Start of EXERCISE DATA
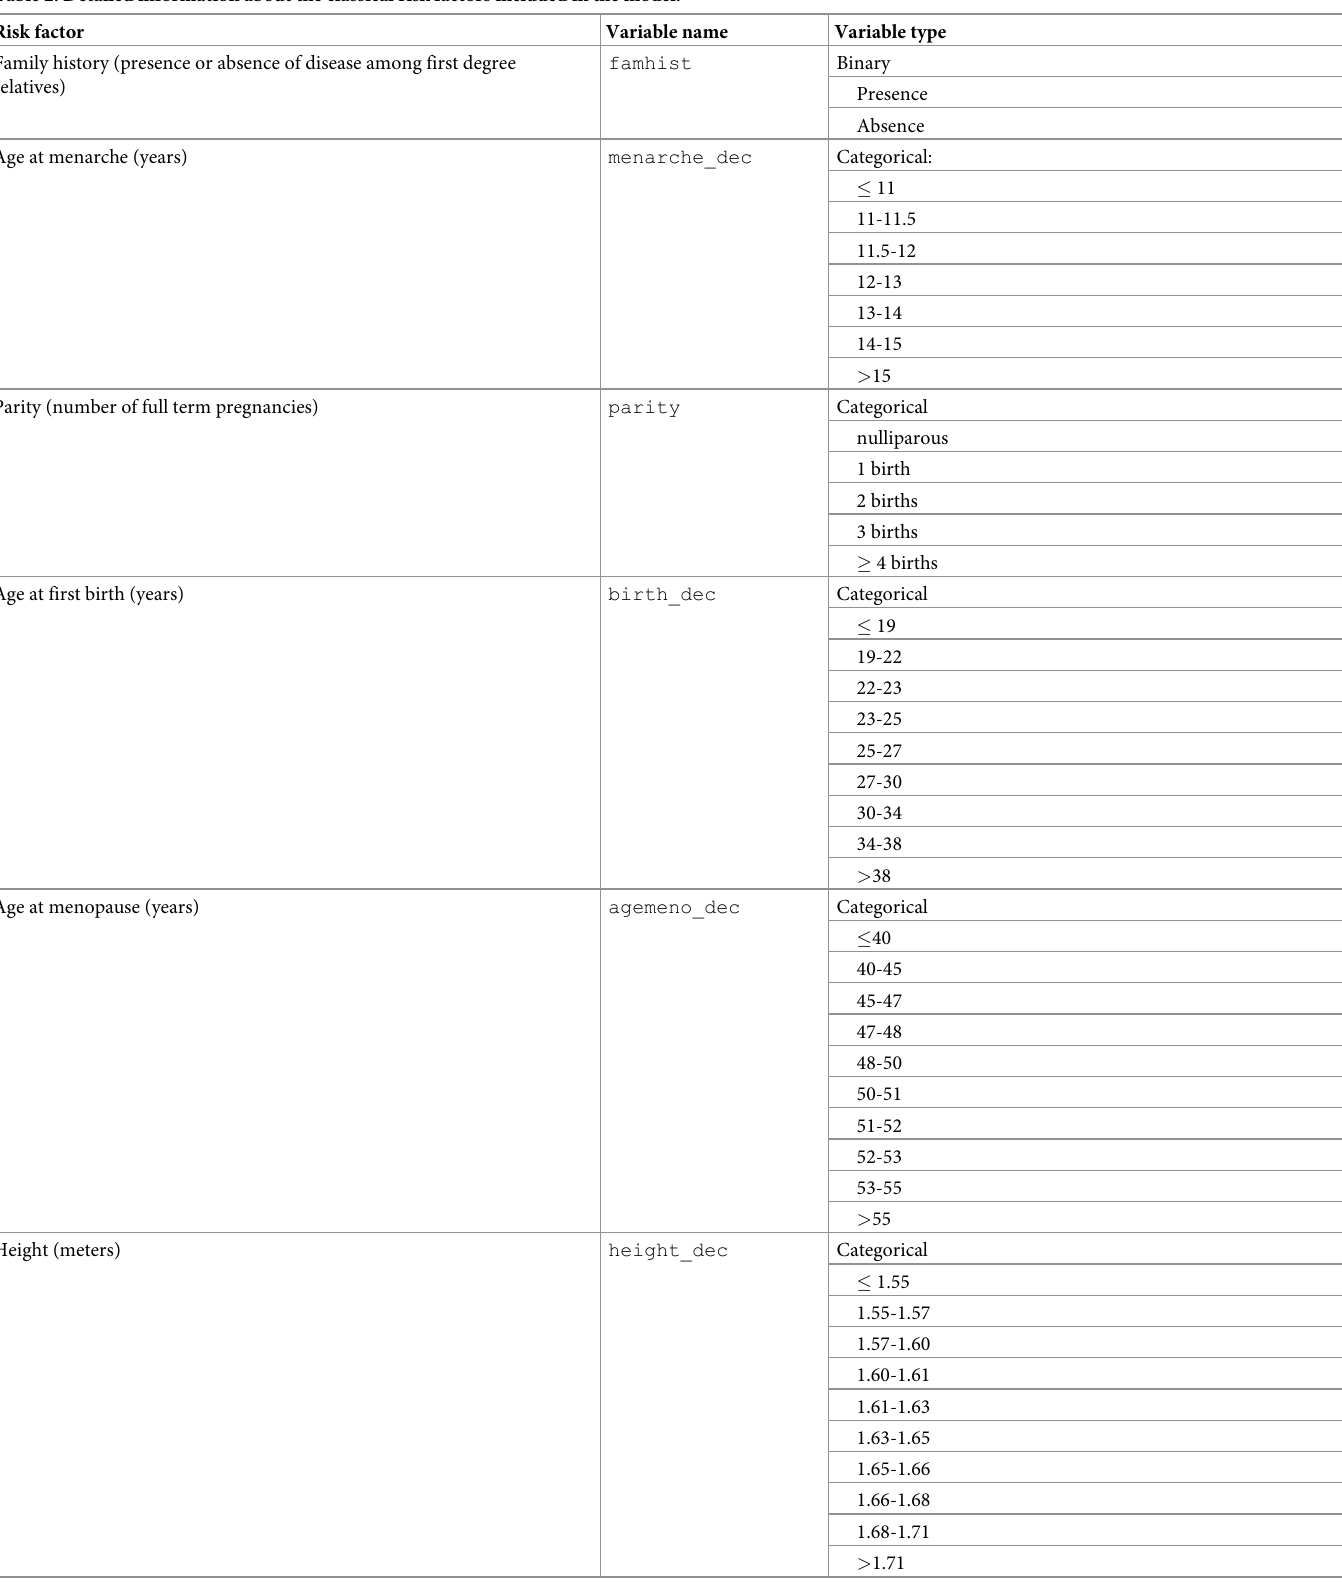
Table 2. Detailed information about the classical risk factors included in the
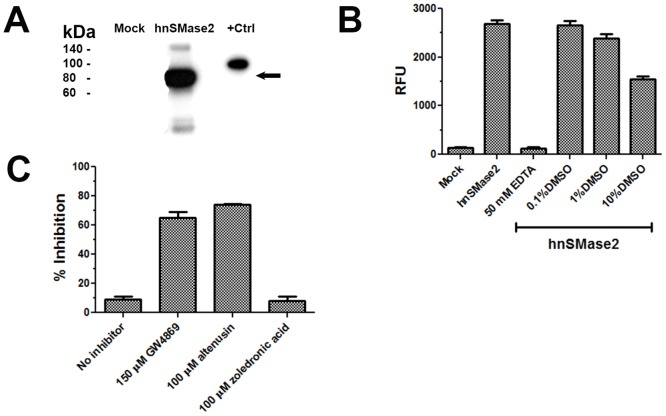
Expression and characterization of recombinant human nSMase2.
(A) Western blot showing expression of recombinant human nSMase2-Flag tagged construct in stably transfected HEK293 cells. Positive control corresponds to GST-tagged human nSMase2 construct commercially available. (B) Human nSMase2 activity dependence with respect to the presence of EDTA and DMSO. (C) Modulation of enzymatic activity by known nSMase inhibitors (GW4869 and altenusin) and by a prototype aSMase specific inhibitor (zoledronic acid). Concentration of GW4869 is a nominal concentration based on dilutions from the stock solution; due to the low aqueous solubility of GW4869, the actual concentration is likely lower than 150 μM.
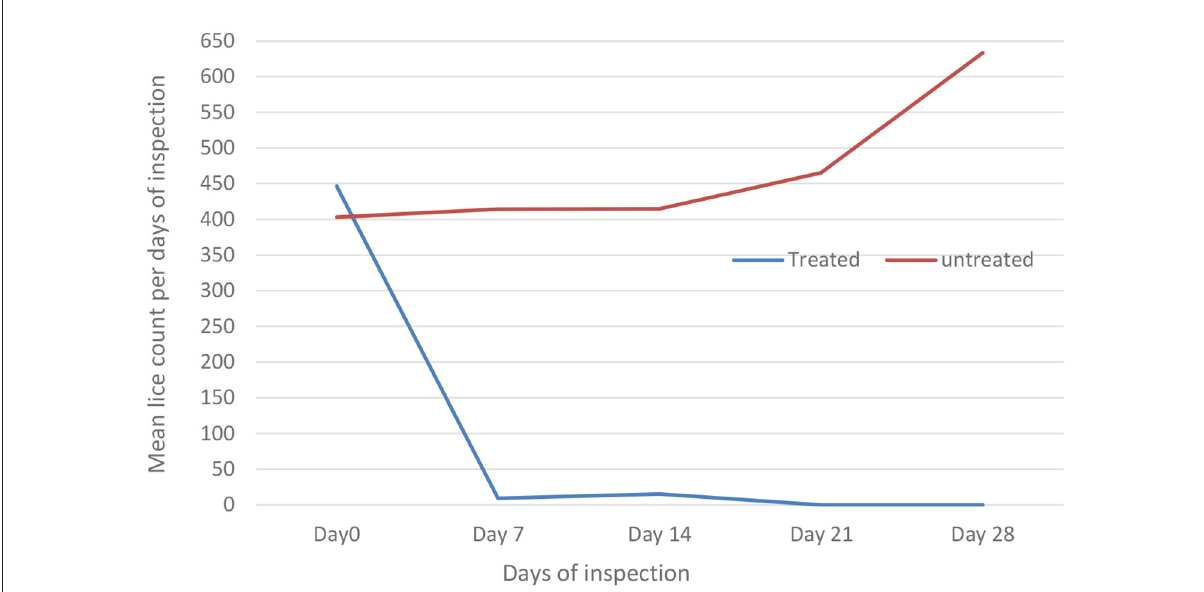
FIGURE2 Effect of diazinon treatment on sheep lice infestation (mean lice count) among treated and untreated groups per days of inspection in Sayint district.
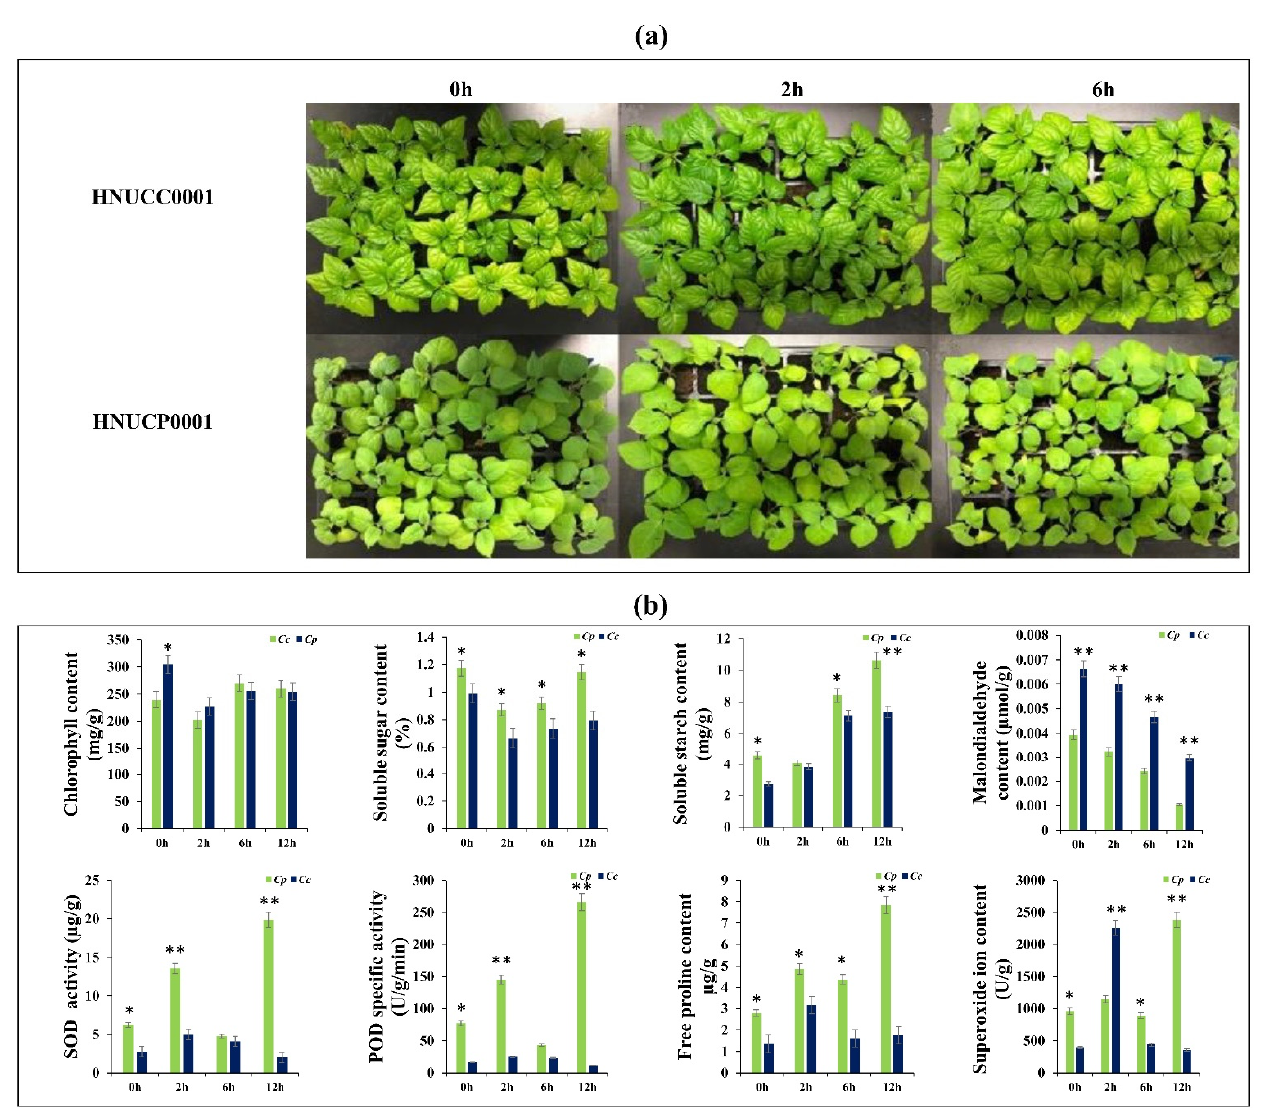
Figure 1. ( a ) Phenotypic representation of the C. pubescens and C. chinense pepper plants subjected to cold stress at different time points. ( b ) Response of morphological and biochemical indexes of the C. pubescens and C. chinense pepper plants subjected to cold stress at different time points. Data represent means ± S.E. of three replicates. Asterisks indicate significant differences (* p > 0.05, ** p > 0.01, Student’s t -test).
End of EXERCISE DATA
Reproduce all of the entries exactly as they appear, though any picture they include must be omitted.

Table 2. Detailed information about the classical risk factors included in the
Expression and characterization of recombinant human nSMase2.
(A) Western blot showing expression of recombinant human nSMase2-Flag tagged construct in stably transfected HEK293 cells. Positive control corresponds to GST-tagged human nSMase2 construct commercially available. (B) Human nSMase2 activity dependence with respect to the presence of EDTA and DMSO. (C) Modulation of enzymatic activity by known nSMase inhibitors (GW4869 and altenusin) and by a prototype aSMase specific inhibitor (zoledronic acid). Concentration of GW4869 is a nominal concentration based on dilutions from the stock solution; due to the low aqueous solubility of GW4869, the actual concentration is likely lower than 150 μM.
FIGURE2 Effect of diazinon treatment on sheep lice infestation (mean lice count) among treated and untreated groups per days of inspection in Sayint district.
Figure 1. ( a ) Phenotypic representation of the C. pubescens and C. chinense pepper plants subjected to cold stress at different time points. ( b ) Response of morphological and biochemical indexes of the C. pubescens and C. chinense pepper plants subjected to cold stress at different time points. Data represent means ± S.E. of three replicates. Asterisks indicate significant differences (* p > 0.05, ** p > 0.01, Student’s t -test).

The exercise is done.